Try not to eat more than you need to and stay healthy!

Packing limits (Safarilink 15kg limit)

When planning a packing list for safari, it’s important not to take too much. If you’re travelling via bush plane, you’re likely to have strict weight limits for your luggage. On Safarilink in Kenya, that limit is 15kg and includes your hand luggage and weighty camera equipment. 

Most camps will give you laundry detergent to wash your clothes in the sink. You can pack light and still have enough to wear for the entirety of your safari holiday.

Other guests 

Unless you’re travelling in a group large enough to fill a jeep, it’s highly likely you’ll share your game drives with people you don’t know. While this is a wonderful opportunity to meet other like-minded animal-loving tourists from around the world, you may have to get used to their wish to stop for every bird they see, or their inappropriate political discussions around the dinner table. 
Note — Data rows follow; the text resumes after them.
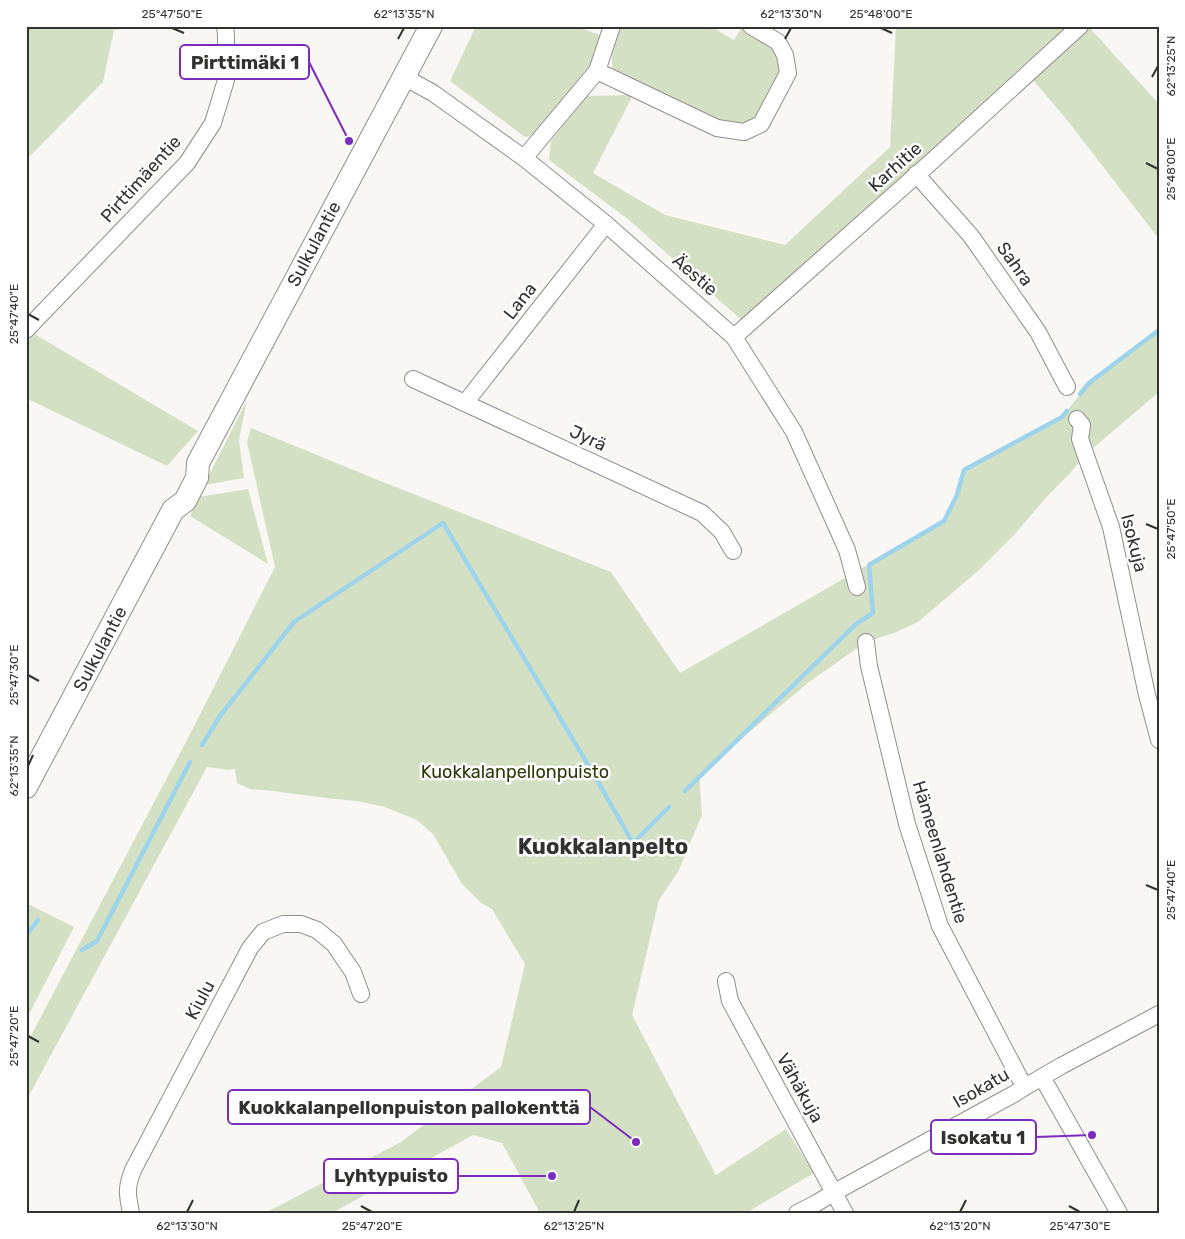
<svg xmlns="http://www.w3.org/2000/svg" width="1185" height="1239" font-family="Rubik,sans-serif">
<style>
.green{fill:#d4e0c3}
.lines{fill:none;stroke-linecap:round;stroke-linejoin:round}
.stream{stroke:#9dd4eb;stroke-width:4.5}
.minor-casing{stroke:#918f8d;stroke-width:18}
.secondary-casing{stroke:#918f8d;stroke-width:24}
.minor{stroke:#fff;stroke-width:16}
.secondary{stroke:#fff;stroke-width:22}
.ticks{fill:none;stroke:#323231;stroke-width:2}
.labels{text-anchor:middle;stroke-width:5;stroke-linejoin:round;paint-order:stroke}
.street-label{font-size:18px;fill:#323231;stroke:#fff}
.park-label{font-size:18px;fill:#2a3b07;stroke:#fff}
.district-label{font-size:22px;font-weight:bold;fill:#323231;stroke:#fff}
.leader{fill:none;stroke:#7b2cbf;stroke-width:2}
.callout-dot{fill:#7b2cbf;stroke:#fff;stroke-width:2}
.callout{fill:#fff;stroke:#7b2cbf;stroke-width:2}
.callout-label{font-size:19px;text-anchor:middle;font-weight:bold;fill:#323231}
.neatline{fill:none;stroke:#323231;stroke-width:2}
.ticks-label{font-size:12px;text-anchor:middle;fill:#323231}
</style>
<rect width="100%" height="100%" fill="#f8f7f4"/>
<g class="green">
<path d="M26,26H137L114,30L103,82L26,160Z"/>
<path d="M476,26H575L603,36L598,54L537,134L525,137L450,81Z"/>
<path d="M621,26H710L734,40L742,27L772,46L779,55L780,70L758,116L742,125L718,122L620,75L612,67V54Z"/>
<path d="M896,26H1088L1159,104V239L1067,120L1028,74L746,324L629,220L549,160L551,141L587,96L633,95L593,173L665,215L785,245L890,147Z"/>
<path d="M26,329L198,431L167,466L30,400L26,399Z"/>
<path d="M1159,330V392L1085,455L1072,471L1043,501L1015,534L978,571L918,622L894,633L866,642L809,682L699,774L702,815L678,872L659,900L632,1015L716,1175L786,1129L814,1173L746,1213H540L502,1143L473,1135L332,1213H265L401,1142L501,1067L525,964L492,909L481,903L462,884L433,834L417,820L385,807L357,801L326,798L273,791L250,789L237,783L235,769L230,770L207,767L26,1101V1045L188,738L275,567L247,442L251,428L373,478L611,572L680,673L944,521L957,495L964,470L1062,417L1089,383Z"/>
<path d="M247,400L239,440L244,478L204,485Z"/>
<path d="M248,489L268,564L190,516L198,497Z"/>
<path d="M26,903L74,927L26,1020Z"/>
</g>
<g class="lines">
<g class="stream">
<path d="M1080,394L1089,383L1159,330"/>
<path d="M202,745L220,716L294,622L443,523L590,768L633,843L669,807"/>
<path d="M685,791L856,624L873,613L869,565L944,521L957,495L964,470L1062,417L1067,411"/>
<path d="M26,936L38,920"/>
<path d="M82,950L97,941L190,762"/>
</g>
<defs>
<g id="minor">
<path d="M597,71L717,128L744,132L761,124L788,73L785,55L778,42L751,26"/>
<path d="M404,77L433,93L524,158L606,224L734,337L794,432L847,550L857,587"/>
<path d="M524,158L597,71L612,26"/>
<path d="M916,174L971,236L1038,332L1067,387"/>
<path d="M26,330L187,163L213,123L226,80V35L225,26"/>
<path d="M734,337L930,163L1080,26"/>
<path d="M413,379L702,513L722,532L733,551"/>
<path d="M465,403L606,224"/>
<path d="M1077,419L1082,425L1080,439L1111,527L1147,695L1159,740"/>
<path d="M866,642L869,666L907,824L940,926L1019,1077L1025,1087"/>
<path d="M726,981L730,1001L845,1213"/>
<path d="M1042,1077L1119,1213"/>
<path d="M131,1213C127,1193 126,1188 133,1170L250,948L263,932L283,924H301L317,930L334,944L342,956L353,972L361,994"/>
<path d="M797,1213L815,1204L833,1193L1014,1094L1025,1087L1061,1066L1159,1014"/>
</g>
<path id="secondary" d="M26,787L173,510L185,501L197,478L198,463L431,26"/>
</defs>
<use href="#minor" class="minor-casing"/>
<use href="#secondary" class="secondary-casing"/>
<use href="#minor" class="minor"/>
<use href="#secondary" class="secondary"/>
</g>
<path class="ticks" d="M172,28L184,33M881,28L892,33M398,39L404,28M785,39L791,28M1152,77L1158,66M1146,163L1158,169M28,314L39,320M1146,524L1158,529M28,675L39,681M28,766L33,755M1146,885L1158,890M28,1036L39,1042M361,1206L372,1212M1069,1206L1080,1212M187,1212L193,1200M574,1212L579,1200M960,1212L966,1200"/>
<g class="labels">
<g class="street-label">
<text transform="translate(895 167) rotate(-42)" y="6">Karhitie</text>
<text transform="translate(141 179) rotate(-48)" y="6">Pirttimäentie</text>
<text transform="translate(314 244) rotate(-62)" y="6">Sulkulantie</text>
<text transform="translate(1015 264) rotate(55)" y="6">Sahra</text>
<text transform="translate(695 275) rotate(41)" y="6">Äestie</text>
<text transform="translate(520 301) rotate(-52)" y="6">Lana</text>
<text transform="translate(588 438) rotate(25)" y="6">Jyrä</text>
<text transform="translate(1134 543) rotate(76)" y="6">Isokuja</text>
<text transform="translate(100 649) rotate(-62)" y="6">Sulkulantie</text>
<text transform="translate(940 852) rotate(73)" y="6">Hämeenlahdentie</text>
<text transform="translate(200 1000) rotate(-62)" y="6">Kiulu</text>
<text transform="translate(800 1088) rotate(61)" y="6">Vähäkuja</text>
<text transform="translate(981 1088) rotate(-30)" y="6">Isokatu</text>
</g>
<g class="park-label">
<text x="515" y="778">Kuokkalanpellonpuisto</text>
</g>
<g class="district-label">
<text x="603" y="854">Kuokkalanpelto</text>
</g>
</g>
<path class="leader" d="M349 141L309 62M636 1142L590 1107M1092 1135L1036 1137M552 1176L458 1176"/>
<g class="callout-dot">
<circle cx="349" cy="141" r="5"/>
<circle cx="636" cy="1142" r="5"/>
<circle cx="1092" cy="1135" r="5"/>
<circle cx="552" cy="1176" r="5"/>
</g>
<g class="callout">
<rect x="180" y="45" width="129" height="34" rx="5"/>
<rect x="228" y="1090" width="362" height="34" rx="5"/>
<rect x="931" y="1120" width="105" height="34" rx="5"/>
<rect x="324" y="1159" width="134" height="34" rx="5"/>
</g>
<g class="callout-label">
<text x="245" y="69">Pirttimäki 1</text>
<text x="409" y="1114">Kuokkalanpellonpuiston pallokenttä</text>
<text x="983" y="1144">Isokatu 1</text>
<text x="391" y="1182">Lyhtypuisto</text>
</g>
<rect width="1185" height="1239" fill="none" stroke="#ffffff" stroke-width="55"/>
<rect x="28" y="28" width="1130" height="1184" class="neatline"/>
<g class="ticks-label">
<text x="172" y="18">25°47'50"E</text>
<text x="404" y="18">62°13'35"N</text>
<text x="791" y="18">62°13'30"N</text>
<text x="881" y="18">25°48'00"E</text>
<text transform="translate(1171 66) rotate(-90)" y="4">62°13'25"N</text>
<text transform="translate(1171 169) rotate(-90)" y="4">25°48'00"E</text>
<text transform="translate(14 314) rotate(-90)" y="4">25°47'40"E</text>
<text transform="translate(1171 529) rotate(-90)" y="4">25°47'50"E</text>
<text transform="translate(14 675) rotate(-90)" y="4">25°47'30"E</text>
<text transform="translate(14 766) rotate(-90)" y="4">62°13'35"N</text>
<text transform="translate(1171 890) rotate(-90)" y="4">25°47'40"E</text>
<text transform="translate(14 1036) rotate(-90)" y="4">25°47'20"E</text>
<text x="187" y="1230">62°13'30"N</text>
<text x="372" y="1230">25°47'20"E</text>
<text x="574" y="1230">62°13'25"N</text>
<text x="960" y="1230">62°13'20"N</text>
<text x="1080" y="1230">25°47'30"E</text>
</g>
</svg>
But don’t worry. Your guides will normally do an excellent job of trying to keep everyone happy by looking out for sightings that will please everyone. And as for the dinnertime chat? You should always be able to steer the conversation back to that incredible wildlife encounter you had earlier in the day. That’s something everyone can get on board with!


So when you’re planning your first safari, remember these tips to make it a holiday you’ll never forget.